# WORK REQUIRED:
A verbatim copy of the whole listing is what is needed.

# INFORMATION SHOWN:
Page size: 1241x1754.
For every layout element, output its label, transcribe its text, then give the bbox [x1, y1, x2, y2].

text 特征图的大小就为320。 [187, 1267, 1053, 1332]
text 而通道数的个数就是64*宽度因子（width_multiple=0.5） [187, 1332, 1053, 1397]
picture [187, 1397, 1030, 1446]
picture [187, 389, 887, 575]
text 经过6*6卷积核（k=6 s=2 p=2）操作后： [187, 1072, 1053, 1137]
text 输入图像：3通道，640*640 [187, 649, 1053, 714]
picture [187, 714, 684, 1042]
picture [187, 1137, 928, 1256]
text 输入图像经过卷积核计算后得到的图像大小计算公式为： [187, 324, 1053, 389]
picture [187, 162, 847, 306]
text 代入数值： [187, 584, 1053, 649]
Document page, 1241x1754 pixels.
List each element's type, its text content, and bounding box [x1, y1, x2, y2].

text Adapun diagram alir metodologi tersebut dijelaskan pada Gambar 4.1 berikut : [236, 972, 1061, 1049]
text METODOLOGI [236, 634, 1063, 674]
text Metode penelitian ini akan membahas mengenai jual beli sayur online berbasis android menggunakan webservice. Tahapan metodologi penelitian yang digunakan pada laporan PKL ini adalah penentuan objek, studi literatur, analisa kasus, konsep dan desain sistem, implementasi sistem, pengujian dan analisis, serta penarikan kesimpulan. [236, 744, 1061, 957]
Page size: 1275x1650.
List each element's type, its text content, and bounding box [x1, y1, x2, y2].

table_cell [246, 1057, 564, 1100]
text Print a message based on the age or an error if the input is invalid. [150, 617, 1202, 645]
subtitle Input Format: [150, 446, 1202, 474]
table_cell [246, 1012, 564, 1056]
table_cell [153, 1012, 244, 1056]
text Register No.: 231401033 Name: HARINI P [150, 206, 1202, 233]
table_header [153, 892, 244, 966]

# TASK RESPONSE:
Page size: 1241x1754.
For every layout element, output its label, transcribe its text, then give the bbox [x1, y1, x2, y2].

text 特征图的大小就为320。 [187, 1267, 1053, 1332]
text 而通道数的个数就是64*宽度因子（width_multiple=0.5） [187, 1332, 1053, 1397]
picture [187, 1397, 1030, 1446]
picture [187, 389, 887, 575]
text 经过6*6卷积核（k=6 s=2 p=2）操作后： [187, 1072, 1053, 1137]
text 输入图像：3通道，640*640 [187, 649, 1053, 714]
picture [187, 714, 684, 1042]
picture [187, 1137, 928, 1256]
text 输入图像经过卷积核计算后得到的图像大小计算公式为： [187, 324, 1053, 389]
picture [187, 162, 847, 306]
text 代入数值： [187, 584, 1053, 649]
Document page, 1241x1754 pixels.
List each element's type, its text content, and bounding box [x1, y1, x2, y2].

text Adapun diagram alir metodologi tersebut dijelaskan pada Gambar 4.1 berikut : [236, 972, 1061, 1049]
text METODOLOGI [236, 634, 1063, 674]
text Metode penelitian ini akan membahas mengenai jual beli sayur online berbasis android menggunakan webservice. Tahapan metodologi penelitian yang digunakan pada laporan PKL ini adalah penentuan objek, studi literatur, analisa kasus, konsep dan desain sistem, implementasi sistem, pengujian dan analisis, serta penarikan kesimpulan. [236, 744, 1061, 957]
Page size: 1275x1650.
List each element's type, its text content, and bounding box [x1, y1, x2, y2].

table_cell [246, 1057, 564, 1100]
text Print a message based on the age or an error if the input is invalid. [150, 617, 1202, 645]
subtitle Input Format: [150, 446, 1202, 474]
table_cell [246, 1012, 564, 1056]
table_cell [153, 1012, 244, 1056]
text Register No.: 231401033 Name: HARINI P [150, 206, 1202, 233]
table_header [153, 892, 244, 966]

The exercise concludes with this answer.